Après le décès du souscripteur, survenu en avril 2019, l’assureur a versé l’intégralité des capitaux des contrats à Mme [U]. Invoquant son erreur sur l’identité du bénéficiaire des contrats d’assurance sur la vie lors de la libération des fonds, l’assureur a assigné Mme [U] en remboursement des sommes indûment perçues.
Pour rejeter la demande en remboursement, la cour d’appel a retenu que les demandes d’avenant établies en janvier 2015 n’ont pas été portées à la connaissance de l’assureur avant le décès du souscripteur et en a déduit que ces demandes d’avenant étaient privées d’effet conformément aux deux arrêts rendus les 13/06/2019 (18-14954, Diane-infos 22857) et 10/03/2022 (20-19655, Diane-infos 25498) par la deuxième chambre civile de la Cour de cassation selon lesquels, “hors le cas d’une substitution de bénéficiaire par voie de testament olographe, la validité d’une telle modification est conditionnée, d’une part, à l’expression d’une volonté certaine et non équivoque du contractant, d’autre part, à la connaissance de cette modification par l’assureur avant le décès de l’assuré“.
Le moyen de l’assureur pose la question de savoir quelles sont les conditions de validité d’une substitution de bénéficiaire dans un contrat d’assurance sur la vie.
La Cour de cassation (03/04/2025, 23-13803) rappelle tout d’abord que selon l’article L. 132-8 du Code des assurances, “à défaut d’acceptation par le bénéficiaire d’un contrat d’assurance sur la vie, le contractant a le droit de substituer un bénéficiaire à un autre, cette substitution pouvant être réalisée soit par voie d’avenant au contrat, soit en remplissant les formalités édictées par l’article 1690 du code civil, soit par voie testamentaire“.
Ensuite, elle précise que si la jurisprudence précitée “était justifiée par le souci de s’assurer que la volonté du contractant de modifier le bénéficiaire était résolue et aboutie, elle est néanmoins de nature à se concilier imparfaitement avec les dispositions de l’article L. 132-8 du code des assurances, qui ne font pas mention de la connaissance de la substitution par l’assureur“.

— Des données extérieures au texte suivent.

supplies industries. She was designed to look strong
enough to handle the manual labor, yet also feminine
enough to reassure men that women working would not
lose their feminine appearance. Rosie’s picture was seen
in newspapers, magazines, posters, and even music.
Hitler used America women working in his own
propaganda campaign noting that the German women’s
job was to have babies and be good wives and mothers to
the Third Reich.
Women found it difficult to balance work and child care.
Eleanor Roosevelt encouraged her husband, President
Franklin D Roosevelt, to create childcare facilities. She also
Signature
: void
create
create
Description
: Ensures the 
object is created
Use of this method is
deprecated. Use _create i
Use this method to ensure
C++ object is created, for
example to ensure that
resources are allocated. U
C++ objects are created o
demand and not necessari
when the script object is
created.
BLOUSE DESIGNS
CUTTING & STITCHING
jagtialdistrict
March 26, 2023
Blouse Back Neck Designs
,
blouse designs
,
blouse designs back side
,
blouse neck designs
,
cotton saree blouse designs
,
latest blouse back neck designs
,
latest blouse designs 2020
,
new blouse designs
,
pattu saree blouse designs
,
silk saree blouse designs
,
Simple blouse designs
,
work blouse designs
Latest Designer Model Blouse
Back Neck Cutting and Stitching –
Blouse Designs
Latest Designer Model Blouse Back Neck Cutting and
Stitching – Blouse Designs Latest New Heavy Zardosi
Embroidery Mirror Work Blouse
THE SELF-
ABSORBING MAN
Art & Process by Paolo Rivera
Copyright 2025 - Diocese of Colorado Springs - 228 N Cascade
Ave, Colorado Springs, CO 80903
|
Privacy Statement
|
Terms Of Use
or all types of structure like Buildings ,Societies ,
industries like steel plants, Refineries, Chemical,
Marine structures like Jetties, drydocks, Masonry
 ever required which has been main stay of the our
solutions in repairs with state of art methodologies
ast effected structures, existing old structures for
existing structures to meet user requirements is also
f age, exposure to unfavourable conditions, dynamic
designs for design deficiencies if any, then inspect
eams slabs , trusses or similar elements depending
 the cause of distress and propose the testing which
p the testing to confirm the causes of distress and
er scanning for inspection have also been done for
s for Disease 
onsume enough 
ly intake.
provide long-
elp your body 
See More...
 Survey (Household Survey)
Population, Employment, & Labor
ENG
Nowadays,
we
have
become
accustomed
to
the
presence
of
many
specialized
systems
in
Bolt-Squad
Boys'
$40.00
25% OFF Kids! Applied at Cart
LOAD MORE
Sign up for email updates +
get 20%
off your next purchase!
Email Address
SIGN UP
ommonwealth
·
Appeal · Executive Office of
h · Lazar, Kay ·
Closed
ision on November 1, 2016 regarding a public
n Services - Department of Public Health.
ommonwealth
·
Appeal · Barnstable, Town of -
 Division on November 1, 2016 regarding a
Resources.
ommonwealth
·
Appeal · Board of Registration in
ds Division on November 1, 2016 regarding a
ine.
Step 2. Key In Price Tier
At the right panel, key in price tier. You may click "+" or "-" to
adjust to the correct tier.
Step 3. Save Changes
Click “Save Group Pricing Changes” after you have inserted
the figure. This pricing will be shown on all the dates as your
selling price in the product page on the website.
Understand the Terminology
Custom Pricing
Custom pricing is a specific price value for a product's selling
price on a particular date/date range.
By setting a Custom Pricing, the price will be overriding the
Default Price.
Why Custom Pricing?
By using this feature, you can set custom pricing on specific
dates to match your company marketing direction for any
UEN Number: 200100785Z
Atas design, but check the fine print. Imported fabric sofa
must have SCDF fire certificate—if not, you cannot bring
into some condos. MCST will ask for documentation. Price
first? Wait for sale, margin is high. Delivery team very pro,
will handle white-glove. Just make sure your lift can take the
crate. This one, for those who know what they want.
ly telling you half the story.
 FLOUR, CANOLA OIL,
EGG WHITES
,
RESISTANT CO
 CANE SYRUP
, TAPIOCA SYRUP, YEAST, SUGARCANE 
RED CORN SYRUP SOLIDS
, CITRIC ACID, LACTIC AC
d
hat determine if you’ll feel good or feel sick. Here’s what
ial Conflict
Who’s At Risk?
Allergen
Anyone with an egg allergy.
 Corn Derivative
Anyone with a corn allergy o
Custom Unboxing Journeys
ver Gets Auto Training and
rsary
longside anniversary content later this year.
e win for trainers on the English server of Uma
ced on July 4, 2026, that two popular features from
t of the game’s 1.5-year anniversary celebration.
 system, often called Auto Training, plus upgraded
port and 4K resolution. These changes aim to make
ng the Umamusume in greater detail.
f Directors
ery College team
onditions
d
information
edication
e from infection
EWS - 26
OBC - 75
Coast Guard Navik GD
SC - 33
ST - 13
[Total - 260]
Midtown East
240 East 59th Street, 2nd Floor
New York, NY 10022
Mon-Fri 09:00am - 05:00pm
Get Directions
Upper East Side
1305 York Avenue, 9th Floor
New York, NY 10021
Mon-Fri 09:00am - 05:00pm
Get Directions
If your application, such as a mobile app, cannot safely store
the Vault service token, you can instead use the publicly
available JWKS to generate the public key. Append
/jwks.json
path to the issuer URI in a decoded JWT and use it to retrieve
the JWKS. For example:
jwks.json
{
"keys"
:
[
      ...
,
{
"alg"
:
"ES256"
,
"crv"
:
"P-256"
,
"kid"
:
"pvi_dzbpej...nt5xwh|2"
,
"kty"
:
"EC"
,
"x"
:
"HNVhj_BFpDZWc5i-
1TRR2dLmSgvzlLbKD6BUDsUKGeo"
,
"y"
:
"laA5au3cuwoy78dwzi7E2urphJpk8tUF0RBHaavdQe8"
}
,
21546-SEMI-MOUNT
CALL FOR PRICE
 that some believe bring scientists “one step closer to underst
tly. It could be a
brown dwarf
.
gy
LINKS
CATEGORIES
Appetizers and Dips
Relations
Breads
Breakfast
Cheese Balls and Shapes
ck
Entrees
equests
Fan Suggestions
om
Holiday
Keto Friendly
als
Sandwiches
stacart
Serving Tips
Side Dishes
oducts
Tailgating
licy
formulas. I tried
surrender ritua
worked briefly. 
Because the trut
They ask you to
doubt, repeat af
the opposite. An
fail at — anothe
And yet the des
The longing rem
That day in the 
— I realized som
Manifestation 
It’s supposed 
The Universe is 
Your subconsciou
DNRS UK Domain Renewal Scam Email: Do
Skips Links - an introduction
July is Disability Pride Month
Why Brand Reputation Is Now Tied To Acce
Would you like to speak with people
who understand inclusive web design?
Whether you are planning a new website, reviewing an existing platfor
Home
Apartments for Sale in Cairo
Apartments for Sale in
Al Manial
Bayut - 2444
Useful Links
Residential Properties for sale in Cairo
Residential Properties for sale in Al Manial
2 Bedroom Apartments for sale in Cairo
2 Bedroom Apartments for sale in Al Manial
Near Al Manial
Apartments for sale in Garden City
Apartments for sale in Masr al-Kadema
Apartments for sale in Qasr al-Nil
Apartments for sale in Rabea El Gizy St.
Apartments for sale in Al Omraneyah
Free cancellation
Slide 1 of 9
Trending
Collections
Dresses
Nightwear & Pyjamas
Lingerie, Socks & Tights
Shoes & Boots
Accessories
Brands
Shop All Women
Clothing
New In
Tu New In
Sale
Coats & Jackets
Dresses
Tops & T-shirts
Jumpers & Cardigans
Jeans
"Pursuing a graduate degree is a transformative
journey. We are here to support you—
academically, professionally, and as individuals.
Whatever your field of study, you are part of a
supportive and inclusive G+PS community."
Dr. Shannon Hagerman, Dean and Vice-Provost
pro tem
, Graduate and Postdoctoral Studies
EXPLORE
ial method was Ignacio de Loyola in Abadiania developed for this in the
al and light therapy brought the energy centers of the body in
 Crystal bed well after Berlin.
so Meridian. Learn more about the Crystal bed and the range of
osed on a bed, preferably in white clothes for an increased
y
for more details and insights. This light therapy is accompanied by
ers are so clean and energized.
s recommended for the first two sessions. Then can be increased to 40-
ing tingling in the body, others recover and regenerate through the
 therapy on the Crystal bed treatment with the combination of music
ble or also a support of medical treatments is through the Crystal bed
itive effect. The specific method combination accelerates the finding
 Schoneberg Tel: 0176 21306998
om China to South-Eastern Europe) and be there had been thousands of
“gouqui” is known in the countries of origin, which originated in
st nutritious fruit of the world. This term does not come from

Elle ajoute notamment que “cette solution peut aboutir à ce que soit privée d’effet la volonté d’un contractant de modifier le bénéficiaire du contrat, exprimée selon une forme autre que celles prévues par l’article L. 132-8 du code des assurances, alors même que son caractère certain et non équivoque serait établi par des éléments de preuve autres que la connaissance de la substitution par l’assureur avant le décès de l’assuré“.
Elle en déduit que “la connaissance de cette volonté par l’assureur ne peut pas conditionner la validité de la substitution de bénéficiaire opérée par le contractant“.
En conséquence, la jurisprudence rappelée ci-dessus “ne peut être maintenue et il convient de juger désormais que la substitution du bénéficiaire d’un contrat d’assurance sur la vie, qui n’est subordonnée à aucune règle de forme, suppose seulement, pour sa validité, que la volonté du contractant soit exprimée d’une manière certaine et non équivoque, condition appréciée souverainement par les juges du fond“.
Elle juge donc que si c’est conformément à l’état du droit “que la cour d’appel a conditionné la validité de la substitution de bénéficiaire du contrat d’assurance sur la vie à la connaissance de cette modification par l’assureur avant le décès de l’assuré, il y a lieu à annulation de l’arrêt attaqué en application du présent revirement de jurisprudence“.